1) Moderate natriuretic (and diuretic) effect and longer action than loop diuretics.

2) The greatest diuretic and hypotensive effect is achieved when prescribing relatively low doses of TD (12.5 - 25 mg of hydrochlorothiazide per day or equivalent doses of other thiazide diuretics). With a further increase in dose, the antihypertensive effect does not increase.

3) Reduced effect in patients with renal failure (serum creatinine level above 2.0 mg/dl; glomerular filtration rate less than 30 ml/min).

4) Reducing the excretion of calcium ions in the urine (calcium-sparing effect).

A number of diuretic drugs, different in chemical structure from TD, have pharmacological properties similar to them, which gives reason to call them thiazide-like diuretics. Indapamide occupies a special place in the group of thiazide-like diuretics. Indapamide differs from other thiazide and thiazide-like diuretics in that, along with the diuretic effect, it has a direct vasodilator effect on the systemic and renal arteries. Peripheral vasodilation is associated with the ability of the drug to inhibit the entry of calcium ions into the SMC and stimulate the synthesis of prostacyclin. Indapamide is known to cause reversal of LVH. The incidence of side effects with indapamide is lower than with other thiazide diuretics.

Two more drugs are close to indapamide - xipamide and metolazone.

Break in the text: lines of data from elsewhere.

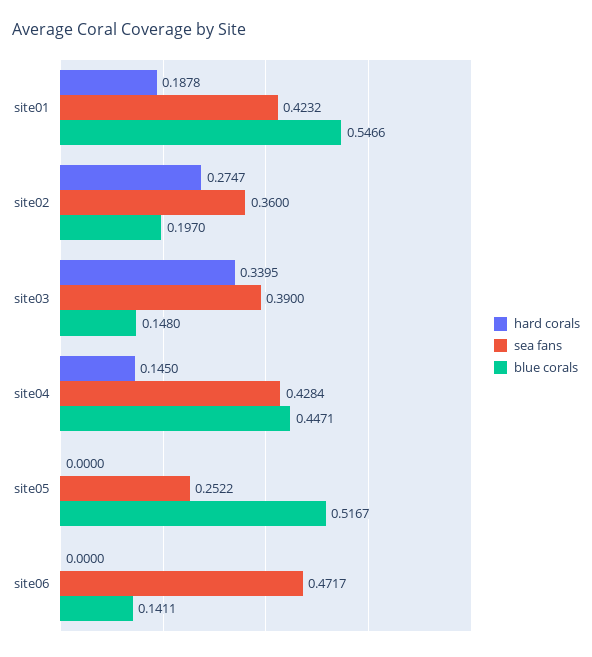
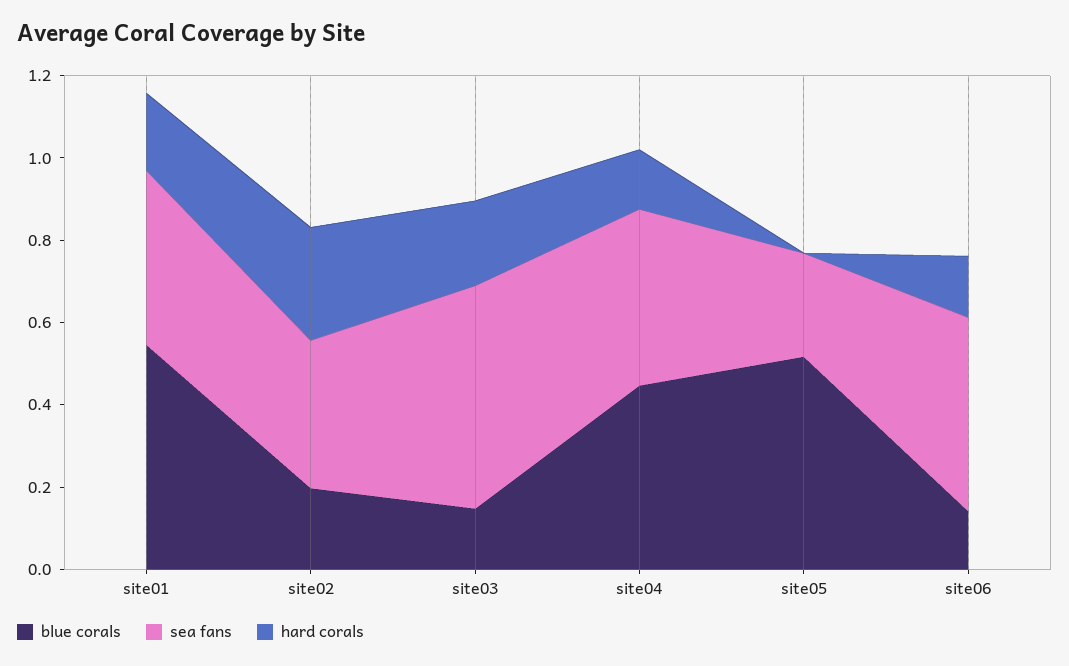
  {
    "hard corals": {
      "site01": 0.1878,
      "site02": 0.2747,
-     "site03": 0.3395,
+     "site03": 0.2,
      "site04": 0.145,
      "site05": 0,
-     "site06": 0
+     "site06": 0.15
    },
    "sea fans": {
      "site01": 0.4232,
      "site02": 0.36,
-     "site03": 0.39,
+     "site03": 0.55,
      "site04": 0.4284,
      "site05": 0.2522,
      "site06": 0.4717
    },
    "blue corals": {
      "site01": 0.5466,
      "site02": 0.197,
      "site03": 0.148,
      "site04": 0.4471,
      "site05": 0.5167,
      "site06": 0.1411
    }
  }

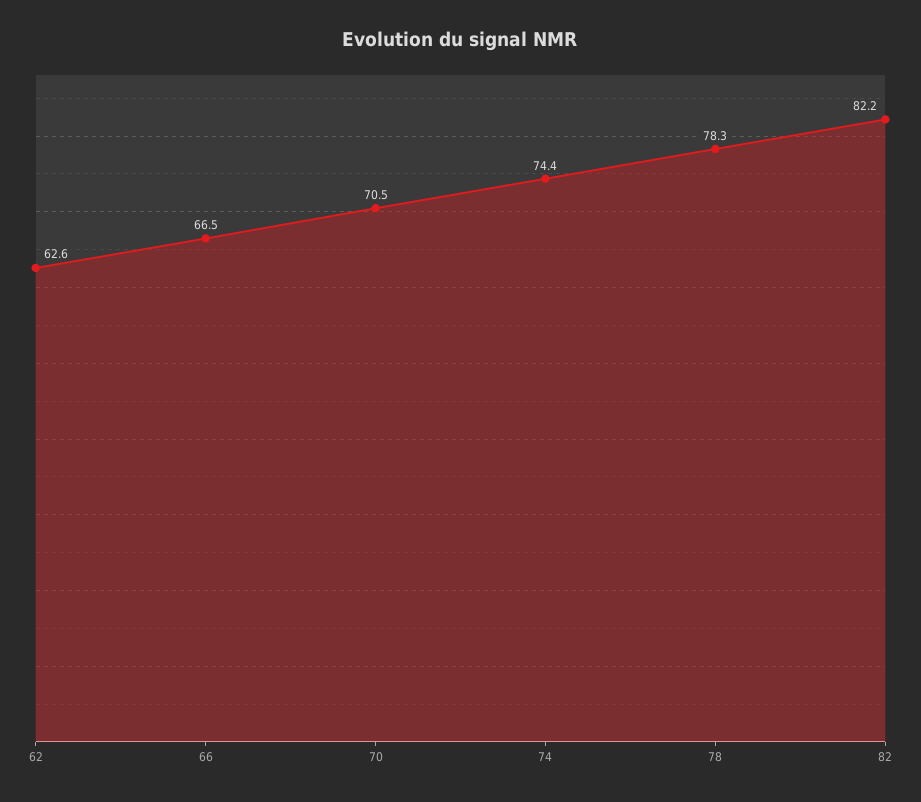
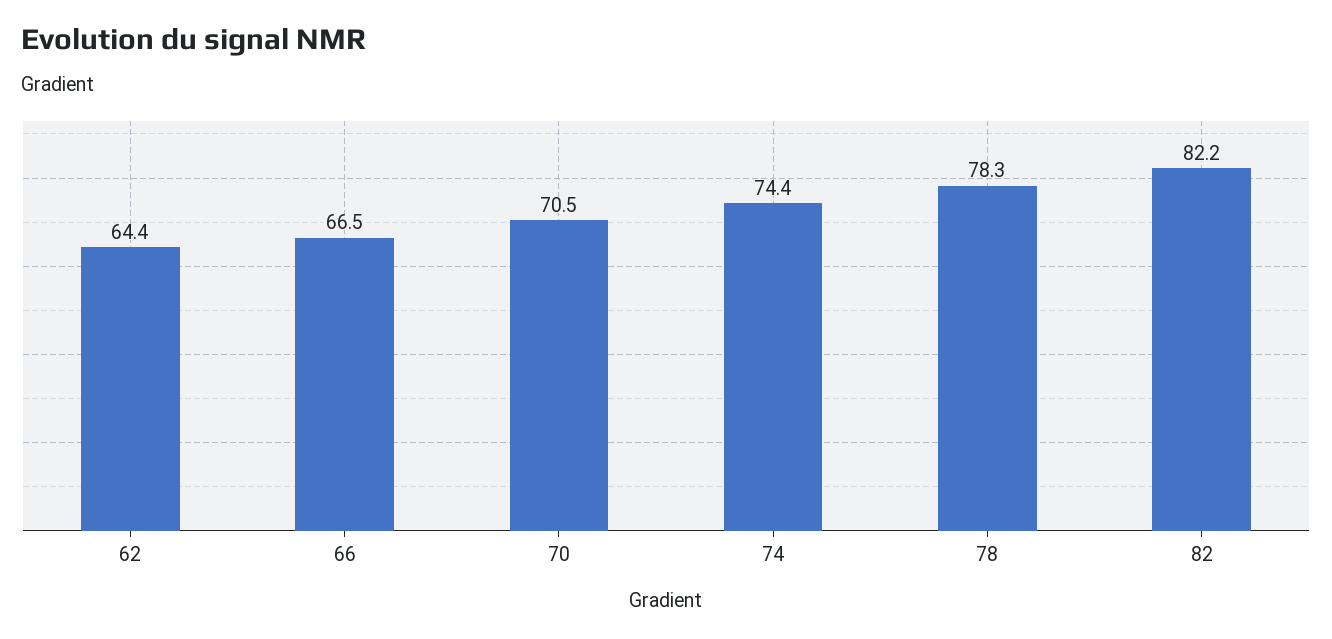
  {
-   "62": 62.6,
+   "62": 64.4,
    "66": 66.5,
    "70": 70.5,
    "74": 74.4,
    "78": 78.3,
    "82": 82.2
  }

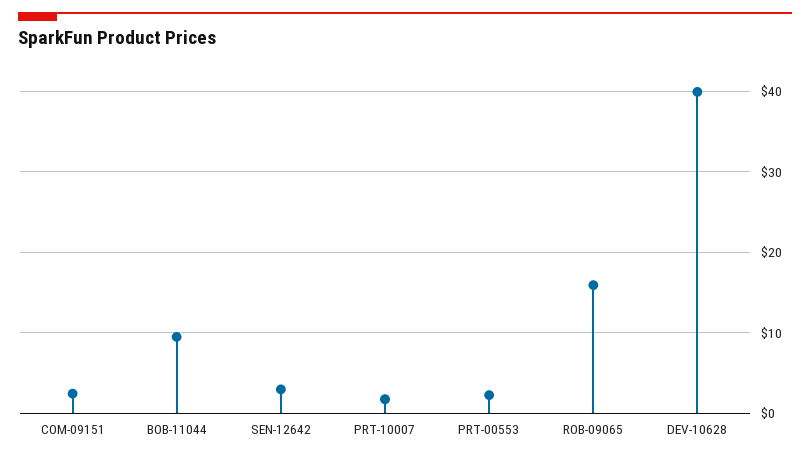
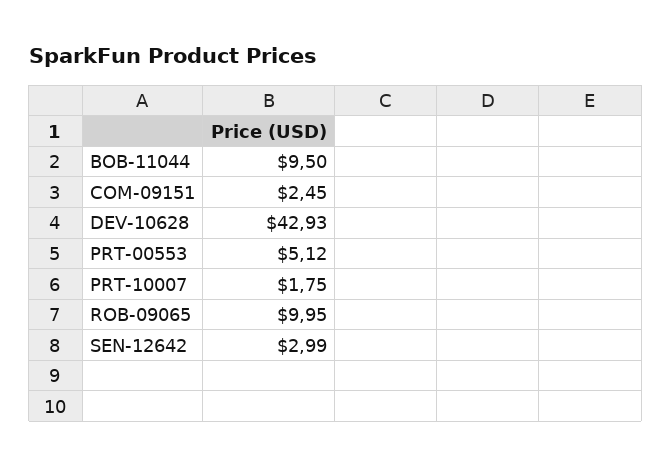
  {
    "COM-09151": 2.45,
    "BOB-11044": 9.5,
    "SEN-12642": 2.99,
    "PRT-10007": 1.75,
-   "PRT-00553": 2,
+   "PRT-00553": 5.12,
-   "ROB-09065": 16,
+   "ROB-09065": 9.95,
-   "DEV-10628": 40
+   "DEV-10628": 42.93
  }

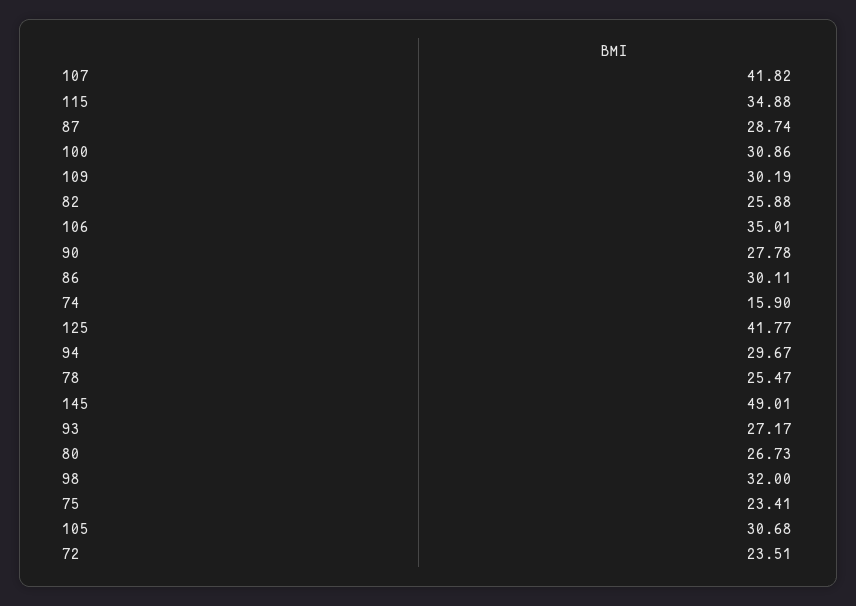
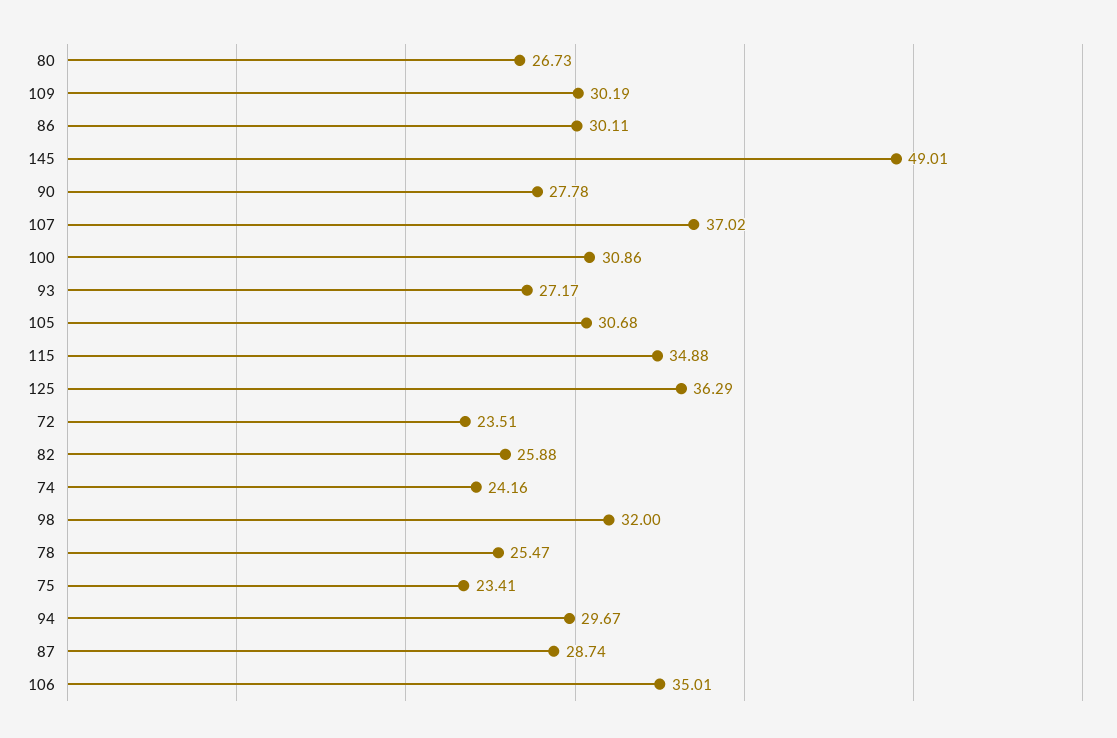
  {
-   "107": 41.82,
+   "107": 37.02,
    "115": 34.88,
    "87": 28.74,
    "100": 30.86,
    "109": 30.19,
    "82": 25.88,
    "106": 35.01,
    "90": 27.78,
    "86": 30.11,
-   "74": 15.9,
+   "74": 24.16,
-   "125": 41.77,
+   "125": 36.29,
    "94": 29.67,
    "78": 25.47,
    "145": 49.01,
    "93": 27.17,
    "80": 26.73,
    "98": 32,
    "75": 23.41,
    "105": 30.68,
    "72": 23.51
  }

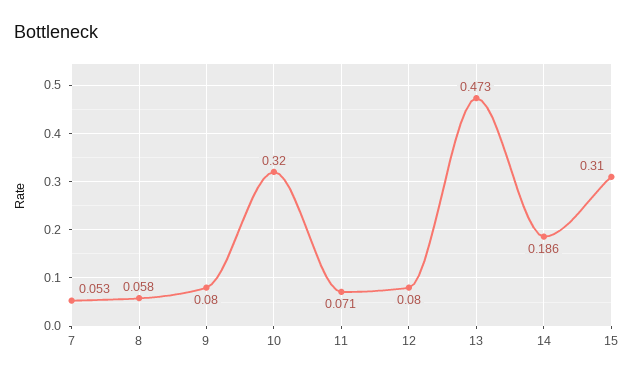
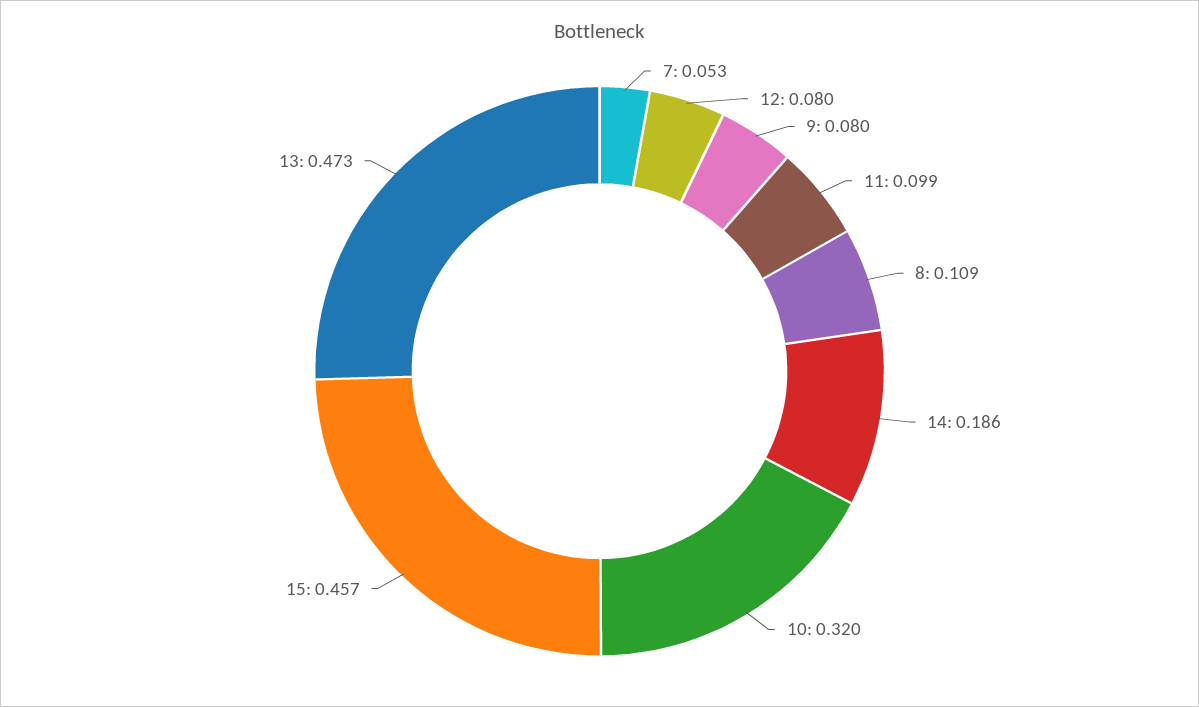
  {
    "7": 0.053,
-   "8": 0.058,
+   "8": 0.109,
    "9": 0.08,
    "10": 0.32,
-   "11": 0.071,
+   "11": 0.099,
    "12": 0.08,
    "13": 0.473,
    "14": 0.186,
-   "15": 0.31
+   "15": 0.457
  }

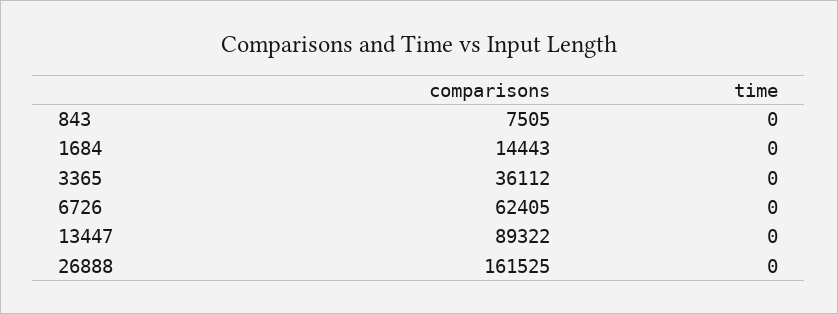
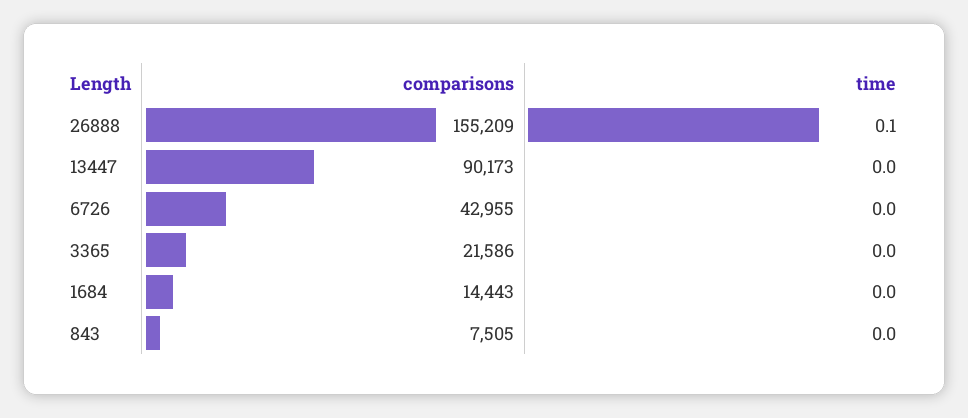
  {
    "comparisons": {
      "843": 7505,
      "1684": 14443,
-     "3365": 36112,
+     "3365": 21586,
-     "6726": 62405,
+     "6726": 42955,
-     "13447": 89322,
+     "13447": 90173,
-     "26888": 161525
+     "26888": 155209
    },
    "time": {
      "843": 0,
      "1684": 0,
      "3365": 0,
      "6726": 0,
      "13447": 0,
-     "26888": 0
+     "26888": 0.1
    }
  }

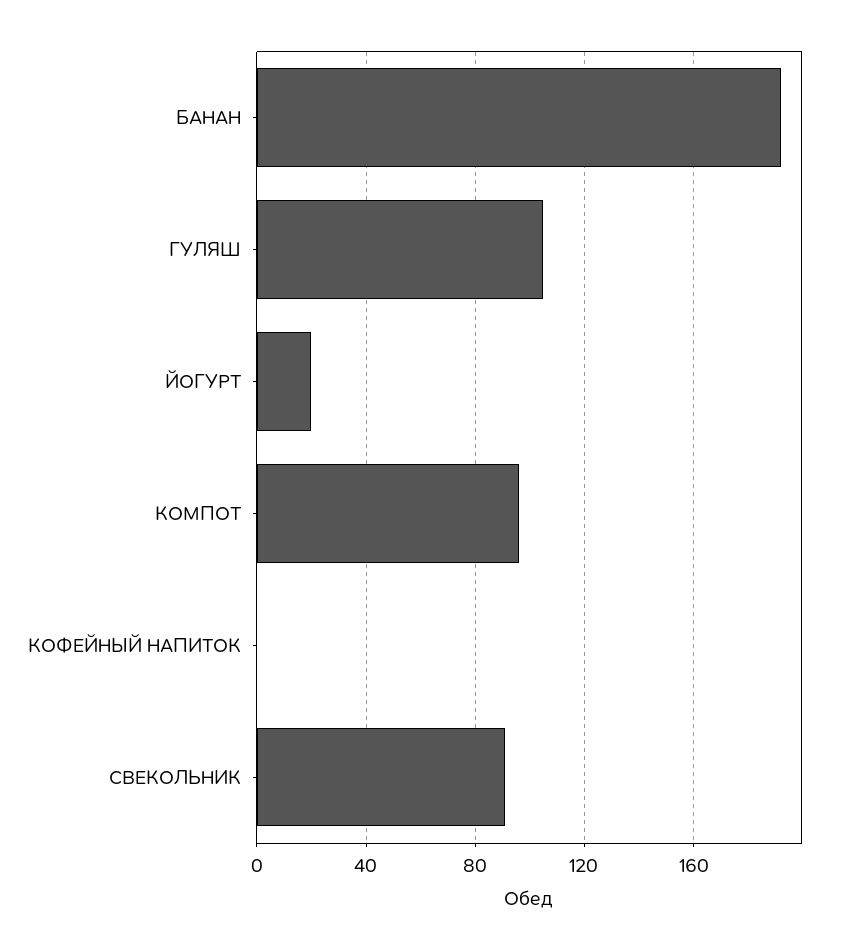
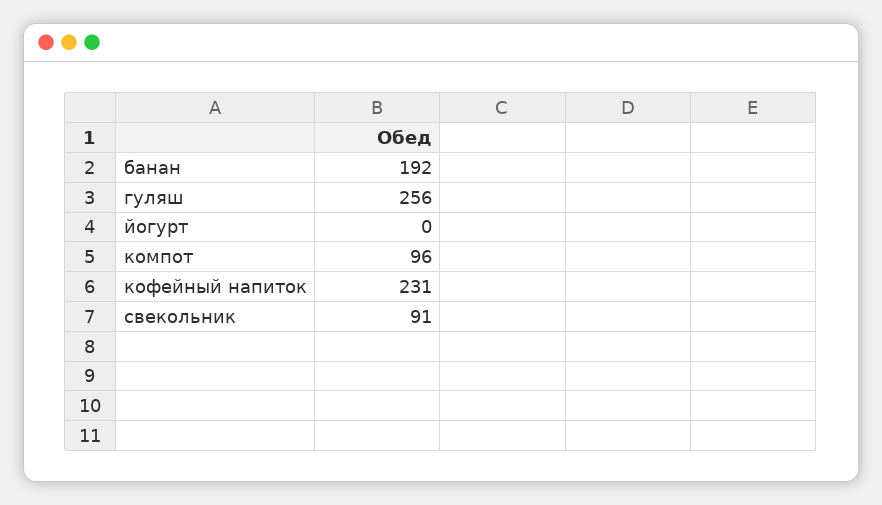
  {
    "БАНАН": 192,
-   "ГУЛЯШ": 105,
+   "ГУЛЯШ": 256,
-   "ЙОГУРТ": 20,
+   "ЙОГУРТ": 0,
    "КОМПОТ": 96,
-   "КОФЕЙНЫЙ НАПИТОК": 0,
+   "КОФЕЙНЫЙ НАПИТОК": 231,
    "СВЕКОЛЬНИК": 91
  }

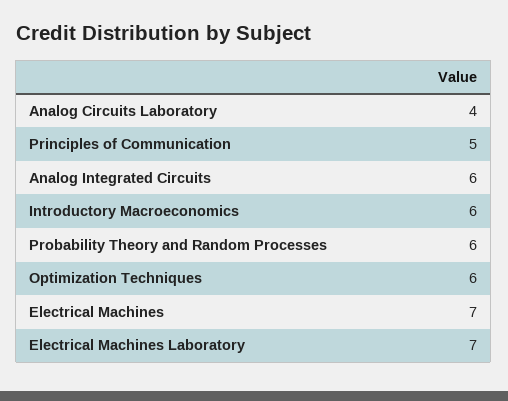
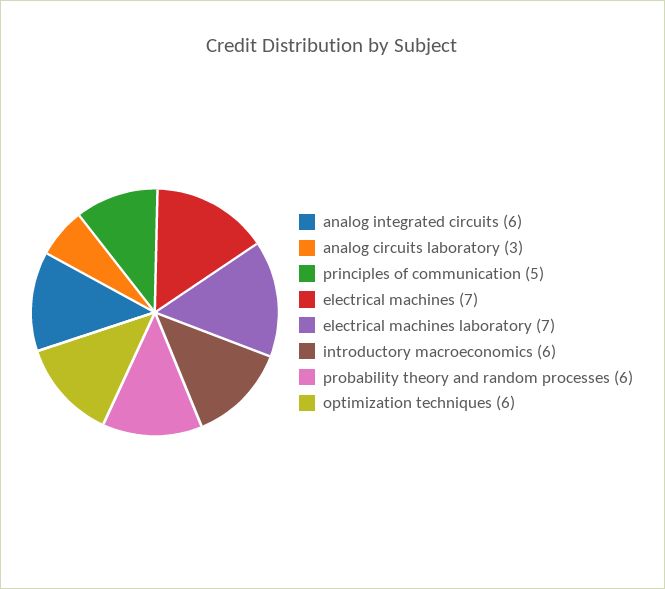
  {
-   "Analog Circuits Laboratory": 4,
+   "Analog Circuits Laboratory": 3,
    "Principles of Communication": 5,
    "Analog Integrated Circuits": 6,
    "Introductory Macroeconomics": 6,
    "Probability Theory and Random Processes": 6,
    "Optimization Techniques": 6,
    "Electrical Machines": 7,
    "Electrical Machines Laboratory": 7
  }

These drugs have a significant sodium and diuretic effect even in patients with severe renal failure (glomerular filtration rate less than 30 ml/min).

Features of loop diuretics (LD)
1) Pronounced but short-term diuretic effect.

During the period of action of PD, the excretion of sodium ions in the urine increases significantly, but after the cessation of the diuretic effect of the drugs, the rate of excretion of sodium ions decreases to a level below the initial level. This phenomenon is called the “ricochet phenomenon” (or recoil). It is assumed that the basis of the “rebound phenomenon” is a sharp activation of the RAS and, possibly, other antinatriuretic neurohumoral systems in response to massive diuresis caused by PD. The existence of the “rebound phenomenon” explains why, when taken once daily, loop diuretics may not have a significant effect on the daily excretion of sodium ions. To achieve the removal of sodium ions from the body and achieve a hypotensive effect, short-acting PDs (furosemide and bumetanide) must be prescribed 2 times a day. Long-acting PDs (torsemide) do not have a rebound effect and are therefore more effective in the treatment of hypertension.

2) The diuretic effect increases significantly as the dose increases.

3) Maintaining effectiveness at a low glomerular filtration rate, which allows the use of PD for the treatment of hypertension in patients with renal failure.

4) Increased excretion of calcium ions in the urine.

5) Greater severity of adverse drug reactions.

Features of potassium-sparing diuretics (KD)

1) KDs prevent the loss of potassium in the urine, acting at the level of the distal convoluted tubules and collecting ducts as either a competitive antagonist of aldosterone (spironolactone) or direct inhibitors of the secretion of potassium ions (amiloride, triamterene).

2) Prescribed in combination with thiazide or loop diuretics as potassium-sparing drugs.

3) As monotherapy, spironolactone is used in the treatment of “idiopathic hyperaldosteronism”, when hypersecretion of aldosterone is caused by bilateral hyperplasia of the adrenal cortex.

4) Adverse drug reactions include: hyperkalemia, gynecomastia and impotence in men, menstrual irregularities and hirsutism in women.

Side effects of diuretics

1. Electrolyte disturbances:

§ hypokalemia, which can cause ventricular arrhythmias;

§ hypomagnesemia.

2. Metabolic influences:

§ impaired carbohydrate tolerance,

§ increased blood levels of TG, LDL cholesterol,

§ hyperuricemia.

3. Sexual dysfunction:

§ impotence.

4. Effect on blood:

§ thrombocytopenia,

§ leukopenia.

5. Ototoxicity (loop diuretics).

Contraindications to the use of diuretics

§ gout,

§ hypokalemia.

Interactions

Drug interactions involving beta blockers are presented in table. 4.